• _EXERCISE_: Transcribe the stretch from "What both of" through "has good company." in the post below about how the mainstream media stole compassion.
TEXT FOR ANALYSIS Start Marker
Sunday 13 April 2014

How The Mainstream Media Stole Your Compassion

I suppose I first thought of this subject years ago when I was working for ASDA (owned by Wal-Mart) and I happened to see the documentary “Wal-Mart the High Cost of Low Prices.” I recall going into work the next day and asking people if they thought that it was morally okay to work there. People looked at me as if I was mental to even be seriously considering such nonsense. Even thoroughly religious and moral people didn't seem to feel that they were in any kind of ethical dilemma by working for a company who exploits their factory workers in places like Bangladesh and China. Then it hit me that we were all being exploited (obviously us not as much as the factory workers). However, we were working for low pay in poor conditions and a lot of the people who shopped there would like to go somewhere else but simply couldn't afford to. But all my colleagues through engagement with the system through the farce of voting were happy keeping things the way they were.

Fast forward a few years and this topic resurfaced when having a chat with someone I asked if it bothered them that the government forcibly takes tax money from us and uses a portion of it to murder innocent people in places like Afghanistan and Iraq not to mention wounding and killing idealistic young British and American men and women who go there for no good reason. This person turned to me and said that it didn't bother him at all, he said he was against the war “in principle” but in fact he rarely even thought about it. It is personally a great source of frustration to me that I'm partially responsible for funding murder abroad but I still couldn't figure out why this didn't bother more people. Even when I asked very moral and ethical people it didn't fuss them one bit, it just “what happens”.

What both of the examples have in common is that human rights abuses are taking place in other part of the world and ordinary people in the UK are being dragged into it, the ASDA employees I knew didn't want to be a part of the Wal-Mart empire, they were simply forced to because of an economy where big corporations lobby governments for tax breaks and favourable legislation to give themselves monopolistic control of the market which leads to psychotic and frankly out of control business practices -the system that the people continue to vote for.  And, of course the UK and US governments in particular are also totally out of control and causing their own far worse human rights abuses abroad (which many of the tax payers don't want to be involved in either) so Wal-Mart has good company.
TEXT FOR ANALYSIS End Marker
SUPPLIED DATA Start Marker
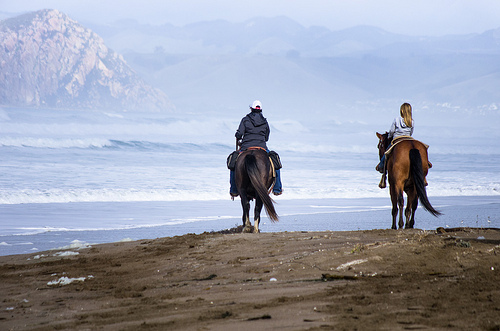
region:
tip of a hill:
[41, 5, 67, 12]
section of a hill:
[88, 69, 114, 91]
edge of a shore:
[210, 240, 295, 291]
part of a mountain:
[55, 35, 71, 55]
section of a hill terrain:
[292, 33, 320, 55]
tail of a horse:
[253, 161, 256, 176]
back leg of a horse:
[396, 190, 412, 218]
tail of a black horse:
[410, 175, 423, 195]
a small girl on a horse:
[383, 106, 409, 148]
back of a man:
[245, 115, 262, 132]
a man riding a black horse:
[218, 96, 289, 238]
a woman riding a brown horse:
[369, 97, 444, 233]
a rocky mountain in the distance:
[4, 6, 180, 119]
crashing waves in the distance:
[2, 106, 497, 201]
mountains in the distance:
[0, 1, 497, 130]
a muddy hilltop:
[9, 225, 497, 326]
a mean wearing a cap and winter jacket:
[232, 98, 271, 150]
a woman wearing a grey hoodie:
[382, 99, 415, 141]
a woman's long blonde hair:
[397, 100, 414, 128]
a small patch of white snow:
[45, 265, 92, 287]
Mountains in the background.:
[0, 2, 167, 118]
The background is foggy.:
[5, 0, 499, 107]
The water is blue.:
[8, 132, 489, 212]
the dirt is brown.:
[19, 214, 492, 321]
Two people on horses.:
[213, 78, 454, 238]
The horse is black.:
[223, 142, 284, 237]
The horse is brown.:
SUPPLIED DATA End Marker
• _RESULT FOR THIS TASK_:
What both of the examples have in common is that human rights abuses are taking place in other part of the world and ordinary people in the UK are being dragged into it, the ASDA employees I knew didn't want to be a part of the Wal-Mart empire, they were simply forced to because of an economy where big corporations lobby governments for tax breaks and favourable legislation to give themselves monopolistic control of the market which leads to psychotic and frankly out of control business practices -the system that the people continue to vote for.  And, of course the UK and US governments in particular are also totally out of control and causing their own far worse human rights abuses abroad (which many of the tax payers don't want to be involved in either) so Wal-Mart has good company.